*** Begin section ***
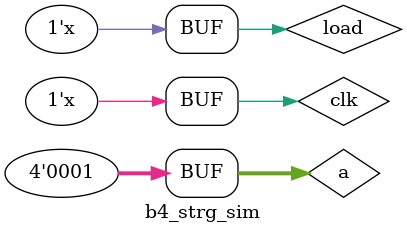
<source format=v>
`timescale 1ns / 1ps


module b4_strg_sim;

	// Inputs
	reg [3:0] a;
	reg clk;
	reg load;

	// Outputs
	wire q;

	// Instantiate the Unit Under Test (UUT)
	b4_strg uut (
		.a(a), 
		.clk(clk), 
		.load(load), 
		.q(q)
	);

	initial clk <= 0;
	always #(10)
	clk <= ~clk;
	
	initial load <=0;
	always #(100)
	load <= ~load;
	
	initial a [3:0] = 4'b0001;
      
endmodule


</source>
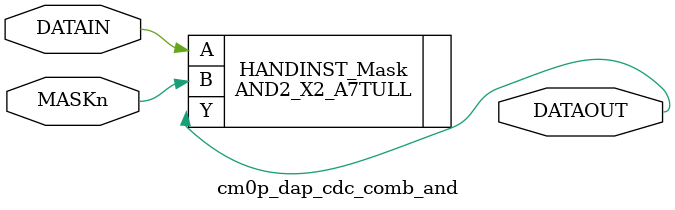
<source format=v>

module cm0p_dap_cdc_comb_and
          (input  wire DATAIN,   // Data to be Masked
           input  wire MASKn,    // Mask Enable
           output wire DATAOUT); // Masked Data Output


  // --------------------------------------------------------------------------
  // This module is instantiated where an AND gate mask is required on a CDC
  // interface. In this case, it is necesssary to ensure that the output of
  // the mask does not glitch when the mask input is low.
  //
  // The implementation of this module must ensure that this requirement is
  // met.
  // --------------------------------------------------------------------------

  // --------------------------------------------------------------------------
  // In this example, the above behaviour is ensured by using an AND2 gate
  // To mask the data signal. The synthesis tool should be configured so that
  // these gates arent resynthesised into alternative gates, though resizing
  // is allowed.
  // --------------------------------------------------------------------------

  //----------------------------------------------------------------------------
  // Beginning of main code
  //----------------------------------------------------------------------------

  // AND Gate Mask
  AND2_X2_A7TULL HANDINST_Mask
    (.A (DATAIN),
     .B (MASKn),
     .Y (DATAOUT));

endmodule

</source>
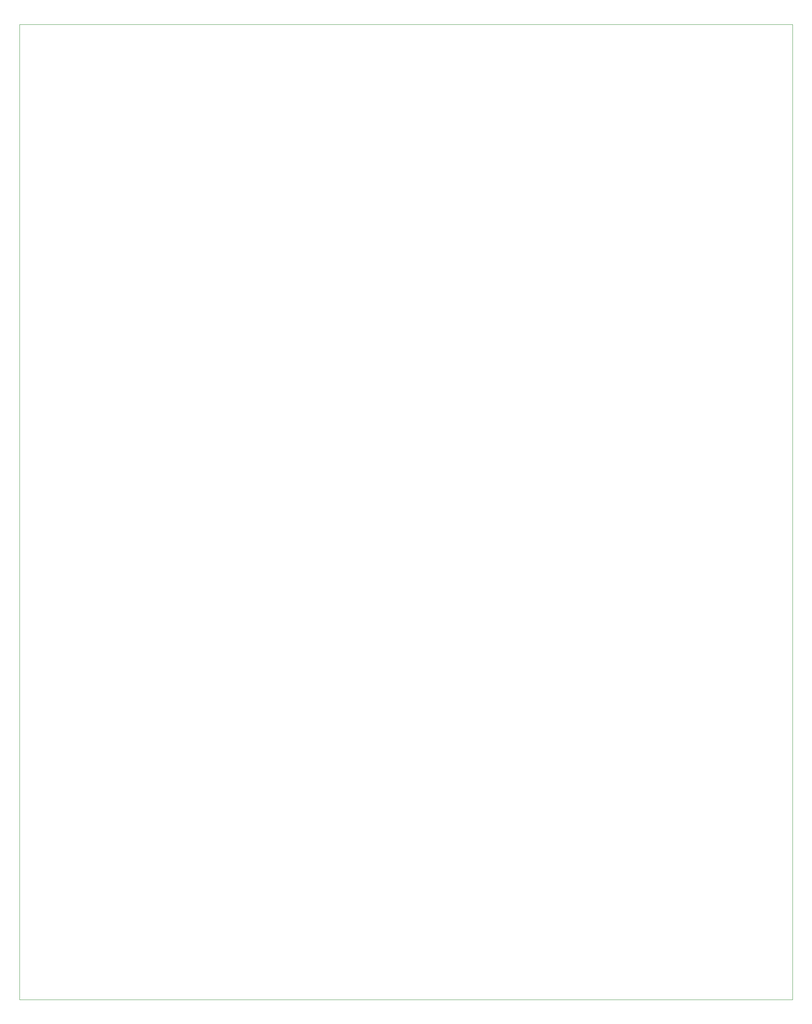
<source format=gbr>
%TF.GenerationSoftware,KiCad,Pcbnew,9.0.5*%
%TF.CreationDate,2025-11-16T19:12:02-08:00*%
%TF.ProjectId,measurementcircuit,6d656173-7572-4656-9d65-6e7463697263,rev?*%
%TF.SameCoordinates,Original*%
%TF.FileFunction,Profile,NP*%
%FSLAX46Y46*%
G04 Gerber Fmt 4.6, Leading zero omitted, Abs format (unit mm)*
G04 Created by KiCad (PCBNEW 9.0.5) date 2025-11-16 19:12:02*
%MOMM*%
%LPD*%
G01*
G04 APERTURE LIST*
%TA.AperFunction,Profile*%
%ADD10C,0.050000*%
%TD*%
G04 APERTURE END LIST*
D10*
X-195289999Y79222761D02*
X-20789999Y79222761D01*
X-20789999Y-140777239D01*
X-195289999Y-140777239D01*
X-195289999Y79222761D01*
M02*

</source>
*** End section ***
The entries are to be transcribed in full. Their pictures are not.

<source format=v>
`timescale 1ns / 1ps


module b4_strg_sim;

	// Inputs
	reg [3:0] a;
	reg clk;
	reg load;

	// Outputs
	wire q;

	// Instantiate the Unit Under Test (UUT)
	b4_strg uut (
		.a(a), 
		.clk(clk), 
		.load(load), 
		.q(q)
	);

	initial clk <= 0;
	always #(10)
	clk <= ~clk;
	
	initial load <=0;
	always #(100)
	load <= ~load;
	
	initial a [3:0] = 4'b0001;
      
endmodule


</source>
<source format=v>

module cm0p_dap_cdc_comb_and
          (input  wire DATAIN,   // Data to be Masked
           input  wire MASKn,    // Mask Enable
           output wire DATAOUT); // Masked Data Output


  // --------------------------------------------------------------------------
  // This module is instantiated where an AND gate mask is required on a CDC
  // interface. In this case, it is necesssary to ensure that the output of
  // the mask does not glitch when the mask input is low.
  //
  // The implementation of this module must ensure that this requirement is
  // met.
  // --------------------------------------------------------------------------

  // --------------------------------------------------------------------------
  // In this example, the above behaviour is ensured by using an AND2 gate
  // To mask the data signal. The synthesis tool should be configured so that
  // these gates arent resynthesised into alternative gates, though resizing
  // is allowed.
  // --------------------------------------------------------------------------

  //----------------------------------------------------------------------------
  // Beginning of main code
  //----------------------------------------------------------------------------

  // AND Gate Mask
  AND2_X2_A7TULL HANDINST_Mask
    (.A (DATAIN),
     .B (MASKn),
     .Y (DATAOUT));

endmodule

</source>
<source format=gbr>
%TF.GenerationSoftware,KiCad,Pcbnew,9.0.5*%
%TF.CreationDate,2025-11-16T19:12:02-08:00*%
%TF.ProjectId,measurementcircuit,6d656173-7572-4656-9d65-6e7463697263,rev?*%
%TF.SameCoordinates,Original*%
%TF.FileFunction,Profile,NP*%
%FSLAX46Y46*%
G04 Gerber Fmt 4.6, Leading zero omitted, Abs format (unit mm)*
G04 Created by KiCad (PCBNEW 9.0.5) date 2025-11-16 19:12:02*
%MOMM*%
%LPD*%
G01*
G04 APERTURE LIST*
%TA.AperFunction,Profile*%
%ADD10C,0.050000*%
%TD*%
G04 APERTURE END LIST*
D10*
X-195289999Y79222761D02*
X-20789999Y79222761D01*
X-20789999Y-140777239D01*
X-195289999Y-140777239D01*
X-195289999Y79222761D01*
M02*

</source>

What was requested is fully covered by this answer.